Movies News | Updated Sep 26, 2009 at 12:26am IST

Masand Verdict: Away We Go warm morality tale

Rajeev MasandRajeev Masand, CNN-IBN

Cast: John Krasinski, Maya Rudolph, Allison Janney, Maggie Gylenhaal

Director: Sam Mendes

Away We Go, directed by Sam Mendes is a sweet little film about a happy but more-or-less unprepared couple awaiting the birth of their first child. John Krasinski and Maya Rudolph star as Burt and Verona, unmarried thirty somethings who've settled down within a short distance of Burt's parents, only to discover that the selfish grandparents-to-be are selling the house and relocating to Belgium.

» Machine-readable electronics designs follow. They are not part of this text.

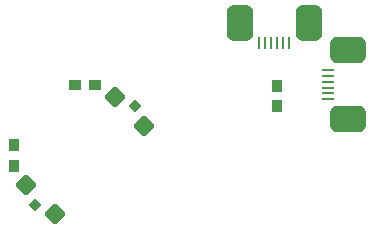
<source format=gbp>
G04 DipTrace 4.2.0.0*
G04 opto board.gbp*
%MOMM*%
G04 #@! TF.FileFunction,Paste,Bot*
G04 #@! TF.Part,Single*
%AMOUTLINE2*
4,1,28,
0.75783,-0.23211,
0.23215,-0.75782,
0.1623,-0.81141,
0.08402,-0.84384,
0.00002,-0.8549,
-0.08398,-0.84384,
-0.16226,-0.81142,
-0.23211,-0.75783,
-0.75782,-0.23215,
-0.81141,-0.1623,
-0.84384,-0.08402,
-0.8549,-0.00002,
-0.84384,0.08398,
-0.81142,0.16226,
-0.75783,0.23211,
-0.23215,0.75782,
-0.1623,0.81141,
-0.08402,0.84384,
-0.00002,0.8549,
0.08398,0.84384,
0.16226,0.81142,
0.23211,0.75783,
0.75782,0.23215,
0.81141,0.1623,
0.84384,0.08402,
0.8549,0.00002,
0.84384,-0.08398,
0.81142,-0.16226,
0.75783,-0.23211,
0*%
%AMOUTLINE5*
4,1,28,
0.43963,-0.12605,
0.12607,-0.43962,
0.0873,-0.46938,
0.04519,-0.48682,
0.00001,-0.49277,
-0.04517,-0.48682,
-0.08727,-0.46938,
-0.12605,-0.43963,
-0.43962,-0.12607,
-0.46938,-0.0873,
-0.48682,-0.04519,
-0.49277,-0.00001,
-0.48682,0.04517,
-0.46938,0.08727,
-0.43963,0.12605,
-0.12607,0.43962,
-0.0873,0.46938,
-0.04519,0.48682,
-0.00001,0.49277,
0.04517,0.48682,
0.08727,0.46938,
0.12605,0.43963,
0.43962,0.12607,
0.46938,0.0873,
0.48682,0.04519,
0.49277,0.00001,
0.48682,-0.04517,
0.46938,-0.08727,
0.43963,-0.12605,
0*%
%AMOUTLINE8*
4,1,28,
-0.07172,0.5,
0.07172,0.5,
0.08136,0.49873,
0.08728,0.49628,
0.09237,0.49237,
0.09628,0.48728,
0.09873,0.48136,
0.1,0.47172,
0.1,-0.47172,
0.09873,-0.48136,
0.09628,-0.48728,
0.09237,-0.49237,
0.08728,-0.49628,
0.08136,-0.49873,
0.07172,-0.5,
-0.07172,-0.5,
-0.08136,-0.49873,
-0.08728,-0.49628,
-0.09237,-0.49237,
-0.09628,-0.48728,
-0.09873,-0.48136,
-0.1,-0.47172,
-0.1,0.47172,
-0.09873,0.48136,
-0.09628,0.48728,
-0.09237,0.49237,
-0.08728,0.49628,
-0.08136,0.49873,
-0.07172,0.5,
0*%
%AMOUTLINE11*
4,1,28,
-0.57172,1.5,
0.57172,1.5,
0.71077,1.48169,
0.83728,1.42929,
0.94593,1.34593,
1.02929,1.23728,
1.08169,1.11077,
1.1,0.97172,
1.1,-0.97172,
1.08169,-1.11077,
1.02929,-1.23728,
0.94593,-1.34593,
0.83728,-1.42929,
0.71077,-1.48169,
0.57172,-1.5,
-0.57172,-1.5,
-0.71077,-1.48169,
-0.83728,-1.42929,
-0.94593,-1.34593,
-1.02929,-1.23728,
-1.08169,-1.11077,
-1.1,-0.97172,
-1.1,0.97172,
-1.08169,1.11077,
-1.02929,1.23728,
-0.94593,1.34593,
-0.83728,1.42929,
-0.71077,1.48169,
-0.57172,1.5,
0*%
%AMOUTLINE14*
4,1,28,
0.5,0.07174,
0.5,-0.0717,
0.49873,-0.08134,
0.49628,-0.08726,
0.49238,-0.09235,
0.48729,-0.09626,
0.48136,-0.09871,
0.47173,-0.09998,
-0.47172,-0.10002,
-0.48135,-0.09875,
-0.48728,-0.0963,
-0.49237,-0.09239,
-0.49627,-0.0873,
-0.49873,-0.08138,
-0.5,-0.07174,
-0.5,0.0717,
-0.49873,0.08134,
-0.49628,0.08726,
-0.49238,0.09235,
-0.48729,0.09626,
-0.48136,0.09871,
-0.47173,0.09998,
0.47172,0.10002,
0.48135,0.09875,
0.48728,0.0963,
0.49237,0.09239,
0.49627,0.0873,
0.49873,0.08138,
0.5,0.07174,
0*%
%AMOUTLINE17*
4,1,28,
1.49998,0.57178,
1.50002,-0.57166,
1.48172,-0.71071,
1.42932,-0.83723,
1.34596,-0.94587,
1.23733,-1.02924,
1.11081,-1.08165,
0.97177,-1.09996,
-0.97168,-1.10004,
-1.11072,-1.08174,
-1.23724,-1.02934,
-1.34589,-0.94598,
-1.42926,-0.83734,
-1.48167,-0.71083,
-1.49998,-0.57178,
-1.50002,0.57166,
-1.48172,0.71071,
-1.42932,0.83723,
-1.34596,0.94587,
-1.23733,1.02924,
-1.11081,1.08165,
-0.97177,1.09996,
0.97168,1.10004,
1.11072,1.08174,
1.23724,1.02934,
1.34589,0.94598,
1.42926,0.83734,
1.48167,0.71083,
1.49998,0.57178,
0*%
%AMOUTLINE20*
4,1,28,
-0.75783,0.2321,
-0.23215,0.75782,
-0.16231,0.81141,
-0.08403,0.84384,
-0.00003,0.8549,
0.08398,0.84384,
0.16226,0.81142,
0.2321,0.75783,
0.75782,0.23215,
0.81141,0.16231,
0.84384,0.08403,
0.8549,0.00003,
0.84384,-0.08398,
0.81142,-0.16226,
0.75783,-0.2321,
0.23215,-0.75782,
0.16231,-0.81141,
0.08403,-0.84384,
0.00003,-0.8549,
-0.08398,-0.84384,
-0.16226,-0.81142,
-0.2321,-0.75783,
-0.75782,-0.23215,
-0.81141,-0.16231,
-0.84384,-0.08403,
-0.8549,-0.00003,
-0.84384,0.08398,
-0.81142,0.16226,
-0.75783,0.2321,
0*%
%AMOUTLINE23*
4,1,28,
-0.43963,0.12605,
-0.12607,0.43962,
-0.0873,0.46938,
-0.0452,0.48682,
-0.00002,0.49277,
0.04517,0.48682,
0.08727,0.46938,
0.12605,0.43963,
0.43962,0.12607,
0.46938,0.0873,
0.48682,0.0452,
0.49277,0.00002,
0.48682,-0.04517,
0.46938,-0.08727,
0.43963,-0.12605,
0.12607,-0.43962,
0.0873,-0.46938,
0.0452,-0.48682,
0.00002,-0.49277,
-0.04517,-0.48682,
-0.08727,-0.46938,
-0.12605,-0.43963,
-0.43962,-0.12607,
-0.46938,-0.0873,
-0.48682,-0.0452,
-0.49277,-0.00002,
-0.48682,0.04517,
-0.46938,0.08727,
-0.43963,0.12605,
0*%
%ADD33R,0.9X1.0*%
%ADD35R,1.0X0.9*%
%ADD37R,1.0X0.2*%
%ADD39R,0.2X1.0*%
%ADD48OUTLINE2*%
%ADD51OUTLINE5*%
%ADD54OUTLINE8*%
%ADD57OUTLINE11*%
%ADD60OUTLINE14*%
%ADD63OUTLINE17*%
%ADD66OUTLINE20*%
%ADD69OUTLINE23*%
%FSLAX35Y35*%
G04*
G71*
G90*
G75*
G01*
G04 BotPaste*
%LPD*%
D48*
X-498745Y-251260D3*
X-251252Y-498741D3*
D51*
X-420959Y-420964D3*
D39*
X1725000Y955000D3*
D54*
X1675000D3*
X1625000D3*
X1575000D3*
X1525000D3*
X1475000D3*
D57*
X1892000Y1125000D3*
X1308000D3*
D37*
X2055005Y474992D3*
D60*
X2055003Y524992D3*
X2055001Y574992D3*
X2054999Y624992D3*
X2054997Y674992D3*
X2054995Y724992D3*
D63*
X2225012Y307999D3*
X2224988Y891999D3*
D66*
X498746Y251261D3*
X251251Y498741D3*
D69*
X420959Y420964D3*
D35*
X85000Y600002D3*
X-85000Y599998D3*
D33*
X-599998Y-85000D3*
X-600002Y85000D3*
X1624998Y585000D3*
X1625002Y415000D3*
M02*

</source>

No reason for Burt and Verona to live in Colorado anymore, so they decide to go on a tour of friends and relatives across North America, in search of the perfect place to raise their unborn kid.

A delicate balance between a comedy and a poignant drama, Away We Go is structured as a road movie, with much of the film's charm derived from the chemistry between the leads who learn important life-lessons at every stop they make.

There are laughs to be had from such caricaturish but comical characters as the loud-mouthed monster-mother (played by Allison Janney) and her understandably dysfunctional family in Arizona, and the New Age feminist academic (played by Maggie Gylenhaal) and her similarly self-righteous husband in Wisconsin.

It's the sentimental interludes that stick out it in this film - like that silly scene in Tuscon between Verona and her sister in a bathtub, in which we learn that she hasn't yet come to terms with her parents' death. Or that scene in a Montreal nightclub in which their friends, a seemingly perfect couple, reveal to Burt and Verona the chink in their otherwise perfect lives.

In the end though, the film is a warm, old-fashioned morality tale about the importance of family and home; about raising one's kids in this mad, mad world, and about expressing your feelings.

I'm going with three out of five for Away We Go; it's a good film about good people. Not nearly as smart as the director's previous films - Revolutionary Road and American Beauty, which dealt with the breakdown of the American family - but an inspiring and engaging watch nonetheless.

Watch it at a late-evening show after a long, tiring day at work; you'll find it's inherently comforting.